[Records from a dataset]
★ ★ ★

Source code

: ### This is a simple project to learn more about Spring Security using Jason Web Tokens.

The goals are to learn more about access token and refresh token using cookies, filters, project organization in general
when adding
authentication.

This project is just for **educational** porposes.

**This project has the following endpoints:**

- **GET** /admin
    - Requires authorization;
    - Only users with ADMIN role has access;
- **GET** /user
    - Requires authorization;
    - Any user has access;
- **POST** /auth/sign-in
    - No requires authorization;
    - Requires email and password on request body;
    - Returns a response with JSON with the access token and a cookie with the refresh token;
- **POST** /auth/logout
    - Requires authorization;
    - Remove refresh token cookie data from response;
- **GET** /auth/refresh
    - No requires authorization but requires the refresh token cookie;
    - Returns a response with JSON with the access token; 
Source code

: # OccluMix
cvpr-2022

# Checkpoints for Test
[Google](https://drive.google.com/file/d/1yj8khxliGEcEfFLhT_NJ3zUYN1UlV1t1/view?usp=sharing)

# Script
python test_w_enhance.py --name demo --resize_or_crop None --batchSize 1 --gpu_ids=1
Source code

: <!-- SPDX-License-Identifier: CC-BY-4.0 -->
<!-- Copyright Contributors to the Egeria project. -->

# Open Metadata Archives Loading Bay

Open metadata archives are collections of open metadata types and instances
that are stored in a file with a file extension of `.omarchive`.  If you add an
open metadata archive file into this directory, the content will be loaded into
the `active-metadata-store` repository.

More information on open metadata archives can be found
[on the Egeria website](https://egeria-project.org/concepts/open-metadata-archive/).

★ ★ ★

Action item
Repeat only what runs from the line holding "python test_w_enhance.py --name" to the end of the data, keeping every line exactly as written, first and last included.

Your response
python test_w_enhance.py --name demo --resize_or_crop None --batchSize 1 --gpu_ids=1
Source code

: <!-- SPDX-License-Identifier: CC-BY-4.0 -->
<!-- Copyright Contributors to the Egeria project. -->

# Open Metadata Archives Loading Bay

Open metadata archives are collections of open metadata types and instances
that are stored in a file with a file extension of `.omarchive`.  If you add an
open metadata archive file into this directory, the content will be loaded into
the `active-metadata-store` repository.

More information on open metadata archives can be found
[on the Egeria website](https://egeria-project.org/concepts/open-metadata-archive/).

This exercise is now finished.